** WHAT YOU ARE ASKED TO DO **
Exact reproduction of all the data is required, with pictures excluded.

** SOURCE DATA **
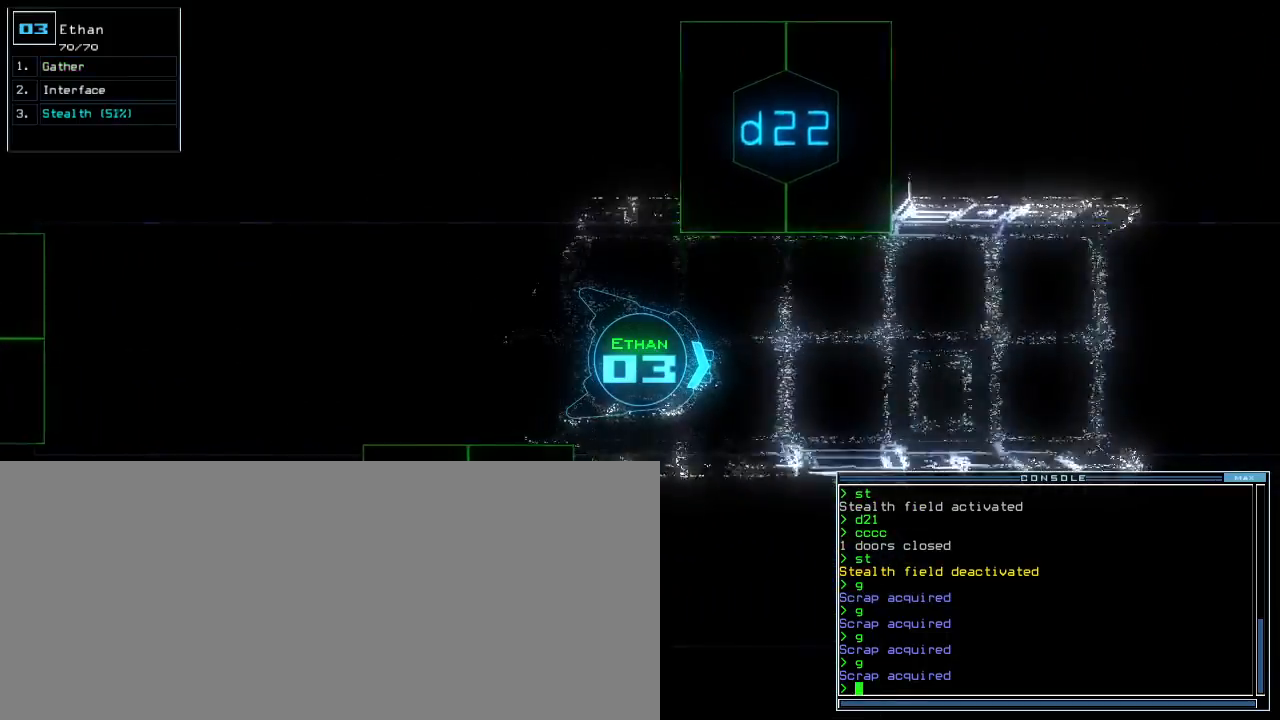
{"keys": ["up"], "events": [[333, "left", "down"], [383, "left", "up"]]}
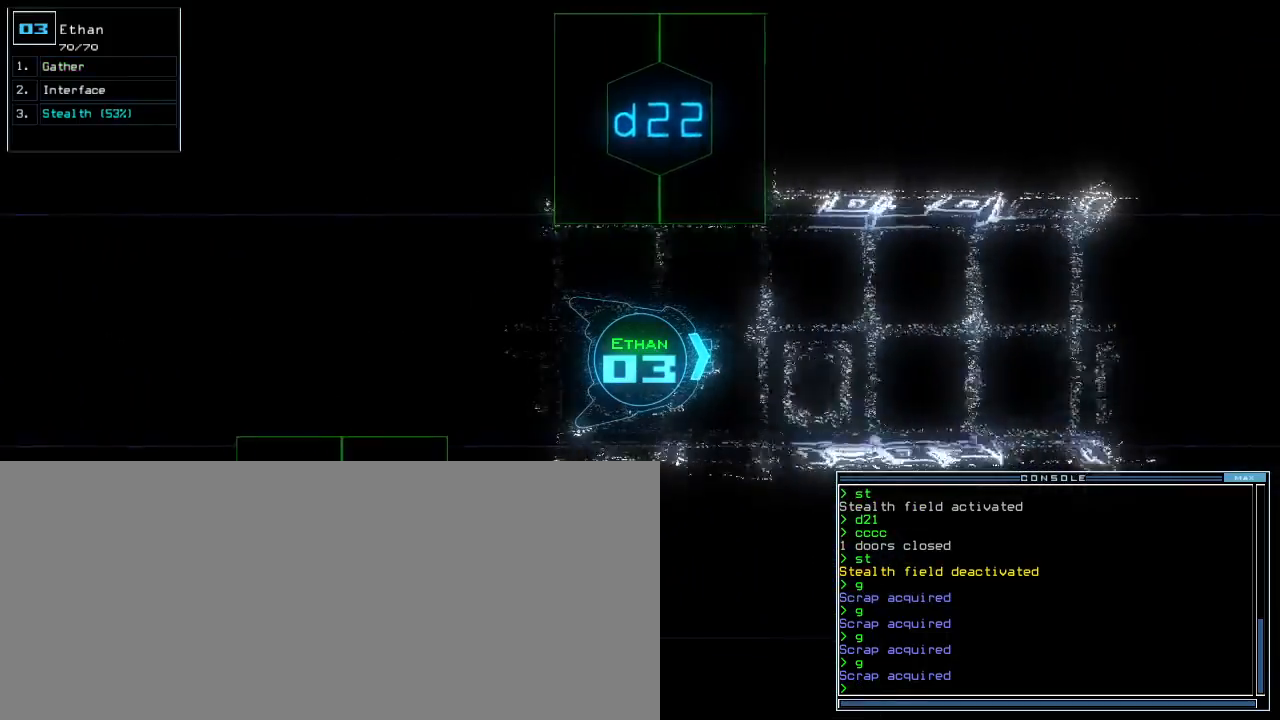
{"keys": ["up"], "events": []}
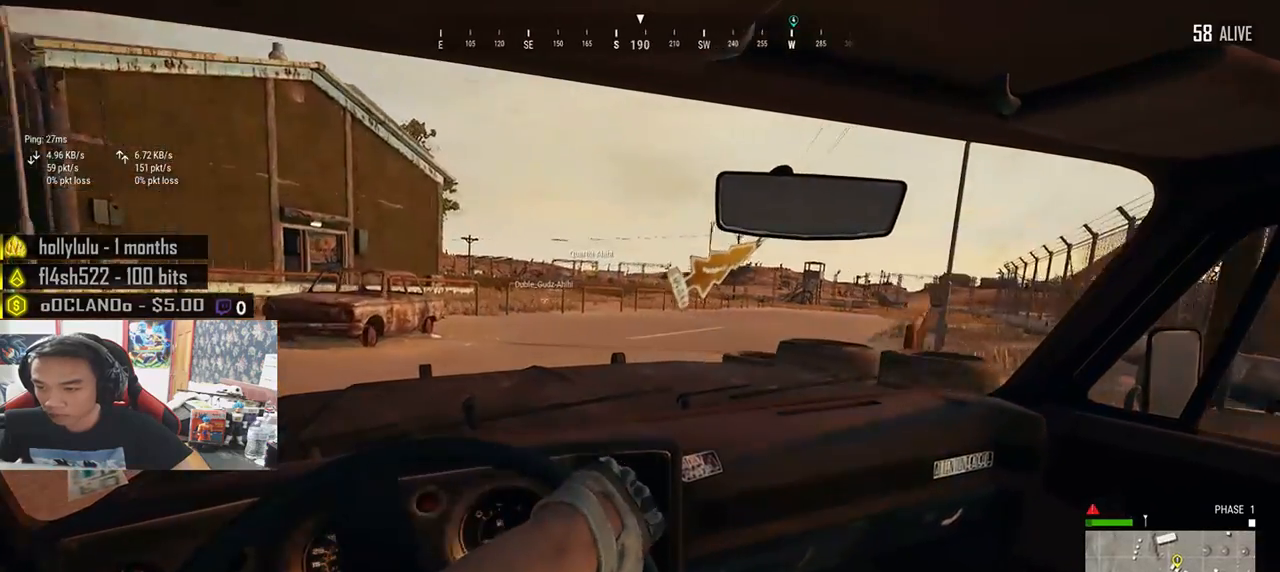
Gameplay with keyboard and mouse; each line is a JSON object with the keys and mouse buttons held at the frame after it. "events" lists presses ("down") and releases ("up") of "a", "c", "ctrl", "d", "e", "f", "q", "r", "s", "shift", "space", "tab", "v", "w", "x", "z", "mouse_left", "mouse_wheel" and "mouse_right" between this image and that frame as [ms after this image, input, new state], when the widget could be followed in between. "mouse_left", "mouse_wheel", "mouse_right" = the "left", "wheel", "right" buttons of the "mouse" list. No other keys are recorded. "wheel" means that the mouse wheel is clicked or scrolled. Mouse movement is not recorded.
{"keys": ["w"], "mouse": [], "events": [[83, "d", "up"], [183, "w", "down"]]}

** TASK RESPONSE **
{"keys": ["up"], "events": [[333, "left", "down"], [383, "left", "up"]]}
{"keys": ["up"], "events": []}
Gameplay with keyboard and mouse; each line is a JSON object with the keys and mouse buttons held at the frame after it. "events" lists presses ("down") and releases ("up") of "a", "c", "ctrl", "d", "e", "f", "q", "r", "s", "shift", "space", "tab", "v", "w", "x", "z", "mouse_left", "mouse_wheel" and "mouse_right" between this image and that frame as [ms after this image, input, new state], when the widget could be followed in between. "mouse_left", "mouse_wheel", "mouse_right" = the "left", "wheel", "right" buttons of the "mouse" list. No other keys are recorded. "wheel" means that the mouse wheel is clicked or scrolled. Mouse movement is not recorded.
{"keys": ["w"], "mouse": [], "events": [[83, "d", "up"], [183, "w", "down"]]}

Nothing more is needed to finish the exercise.